*** Begin section ***

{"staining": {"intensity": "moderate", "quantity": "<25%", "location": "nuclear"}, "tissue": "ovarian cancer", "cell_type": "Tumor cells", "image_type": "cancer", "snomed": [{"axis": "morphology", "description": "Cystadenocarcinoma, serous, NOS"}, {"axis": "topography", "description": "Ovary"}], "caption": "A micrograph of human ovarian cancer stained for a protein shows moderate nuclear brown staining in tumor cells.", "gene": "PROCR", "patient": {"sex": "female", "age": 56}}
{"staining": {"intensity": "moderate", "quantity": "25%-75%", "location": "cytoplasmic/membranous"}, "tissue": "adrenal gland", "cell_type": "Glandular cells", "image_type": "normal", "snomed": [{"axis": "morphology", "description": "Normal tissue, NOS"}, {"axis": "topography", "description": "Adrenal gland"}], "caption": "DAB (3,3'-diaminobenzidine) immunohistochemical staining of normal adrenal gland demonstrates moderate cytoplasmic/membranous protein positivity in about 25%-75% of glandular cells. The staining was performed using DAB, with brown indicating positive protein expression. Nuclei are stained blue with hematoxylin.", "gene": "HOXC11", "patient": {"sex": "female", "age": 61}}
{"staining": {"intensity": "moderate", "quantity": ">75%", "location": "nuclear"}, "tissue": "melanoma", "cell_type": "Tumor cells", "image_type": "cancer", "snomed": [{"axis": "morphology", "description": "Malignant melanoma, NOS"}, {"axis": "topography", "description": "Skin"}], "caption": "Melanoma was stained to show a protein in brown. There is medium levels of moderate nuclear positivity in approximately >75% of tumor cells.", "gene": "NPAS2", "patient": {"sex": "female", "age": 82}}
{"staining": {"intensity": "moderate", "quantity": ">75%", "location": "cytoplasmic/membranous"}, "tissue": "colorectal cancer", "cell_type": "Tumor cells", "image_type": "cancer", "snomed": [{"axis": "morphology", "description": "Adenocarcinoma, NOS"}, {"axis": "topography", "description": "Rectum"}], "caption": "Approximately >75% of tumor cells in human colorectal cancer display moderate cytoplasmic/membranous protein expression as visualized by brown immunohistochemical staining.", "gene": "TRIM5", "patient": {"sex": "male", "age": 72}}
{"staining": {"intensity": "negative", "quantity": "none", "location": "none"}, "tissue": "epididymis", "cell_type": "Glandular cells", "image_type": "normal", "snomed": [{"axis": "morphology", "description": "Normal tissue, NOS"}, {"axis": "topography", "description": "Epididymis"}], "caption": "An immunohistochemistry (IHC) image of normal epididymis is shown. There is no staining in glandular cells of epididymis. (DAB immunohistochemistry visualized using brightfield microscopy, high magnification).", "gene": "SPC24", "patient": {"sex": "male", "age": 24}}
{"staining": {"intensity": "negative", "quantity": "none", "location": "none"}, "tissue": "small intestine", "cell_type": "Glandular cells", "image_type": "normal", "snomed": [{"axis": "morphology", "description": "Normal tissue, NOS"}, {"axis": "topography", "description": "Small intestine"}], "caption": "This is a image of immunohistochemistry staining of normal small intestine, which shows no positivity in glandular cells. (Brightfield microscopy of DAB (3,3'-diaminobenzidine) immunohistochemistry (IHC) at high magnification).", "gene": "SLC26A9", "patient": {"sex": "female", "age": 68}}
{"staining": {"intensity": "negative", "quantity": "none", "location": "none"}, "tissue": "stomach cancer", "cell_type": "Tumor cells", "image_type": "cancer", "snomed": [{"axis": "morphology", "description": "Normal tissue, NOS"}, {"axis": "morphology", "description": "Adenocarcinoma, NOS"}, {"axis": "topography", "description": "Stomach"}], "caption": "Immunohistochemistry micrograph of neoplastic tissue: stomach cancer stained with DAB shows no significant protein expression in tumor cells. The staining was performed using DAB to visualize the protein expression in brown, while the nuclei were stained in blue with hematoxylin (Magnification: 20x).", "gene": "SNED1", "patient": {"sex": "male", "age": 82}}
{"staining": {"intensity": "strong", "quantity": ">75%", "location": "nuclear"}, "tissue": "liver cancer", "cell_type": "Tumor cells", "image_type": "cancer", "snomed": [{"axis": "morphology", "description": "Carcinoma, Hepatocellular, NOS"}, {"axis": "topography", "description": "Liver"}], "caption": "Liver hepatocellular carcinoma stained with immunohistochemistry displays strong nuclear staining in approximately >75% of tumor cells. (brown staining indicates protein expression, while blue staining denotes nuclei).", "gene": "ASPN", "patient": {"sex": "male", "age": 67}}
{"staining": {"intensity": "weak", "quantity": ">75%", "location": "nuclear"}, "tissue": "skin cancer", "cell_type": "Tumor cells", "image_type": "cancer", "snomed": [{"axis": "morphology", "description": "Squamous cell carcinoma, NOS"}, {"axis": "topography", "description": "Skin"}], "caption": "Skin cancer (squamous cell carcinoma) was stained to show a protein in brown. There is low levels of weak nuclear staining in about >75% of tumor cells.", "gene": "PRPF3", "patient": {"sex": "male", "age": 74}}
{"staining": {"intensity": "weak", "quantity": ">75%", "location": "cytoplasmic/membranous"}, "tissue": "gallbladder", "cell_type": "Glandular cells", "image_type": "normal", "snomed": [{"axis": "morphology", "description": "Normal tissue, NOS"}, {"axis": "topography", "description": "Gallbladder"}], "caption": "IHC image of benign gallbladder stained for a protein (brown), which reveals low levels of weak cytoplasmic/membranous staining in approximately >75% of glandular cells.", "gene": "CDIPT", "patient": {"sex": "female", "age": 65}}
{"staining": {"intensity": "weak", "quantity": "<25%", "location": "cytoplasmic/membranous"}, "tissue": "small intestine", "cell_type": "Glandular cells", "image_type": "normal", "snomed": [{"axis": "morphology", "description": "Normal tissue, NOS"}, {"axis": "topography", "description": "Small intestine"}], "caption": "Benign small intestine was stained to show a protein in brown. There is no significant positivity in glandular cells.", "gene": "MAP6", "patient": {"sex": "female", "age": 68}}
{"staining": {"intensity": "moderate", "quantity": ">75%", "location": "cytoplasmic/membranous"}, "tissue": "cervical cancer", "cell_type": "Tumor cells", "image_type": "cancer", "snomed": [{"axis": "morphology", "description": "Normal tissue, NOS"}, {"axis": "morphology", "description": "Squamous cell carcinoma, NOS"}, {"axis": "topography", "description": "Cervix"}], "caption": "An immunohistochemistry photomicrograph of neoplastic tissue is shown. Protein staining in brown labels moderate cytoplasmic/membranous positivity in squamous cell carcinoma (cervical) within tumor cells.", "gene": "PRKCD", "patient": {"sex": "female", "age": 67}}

*** End section ***

(Exercise):
Check every line of the records above for the string "levels". Copy those that hold it.

(Solution for this task):
{"staining": {"intensity": "moderate", "quantity": ">75%", "location": "nuclear"}, "tissue": "melanoma", "cell_type": "Tumor cells", "image_type": "cancer", "snomed": [{"axis": "morphology", "description": "Malignant melanoma, NOS"}, {"axis": "topography", "description": "Skin"}], "caption": "Melanoma was stained to show a protein in brown. There is medium levels of moderate nuclear positivity in approximately >75% of tumor cells.", "gene": "NPAS2", "patient": {"sex": "female", "age": 82}}
{"staining": {"intensity": "weak", "quantity": ">75%", "location": "nuclear"}, "tissue": "skin cancer", "cell_type": "Tumor cells", "image_type": "cancer", "snomed": [{"axis": "morphology", "description": "Squamous cell carcinoma, NOS"}, {"axis": "topography", "description": "Skin"}], "caption": "Skin cancer (squamous cell carcinoma) was stained to show a protein in brown. There is low levels of weak nuclear staining in about >75% of tumor cells.", "gene": "PRPF3", "patient": {"sex": "male", "age": 74}}
{"staining": {"intensity": "weak", "quantity": ">75%", "location": "cytoplasmic/membranous"}, "tissue": "gallbladder", "cell_type": "Glandular cells", "image_type": "normal", "snomed": [{"axis": "morphology", "description": "Normal tissue, NOS"}, {"axis": "topography", "description": "Gallbladder"}], "caption": "IHC image of benign gallbladder stained for a protein (brown), which reveals low levels of weak cytoplasmic/membranous staining in approximately >75% of glandular cells.", "gene": "CDIPT", "patient": {"sex": "female", "age": 65}}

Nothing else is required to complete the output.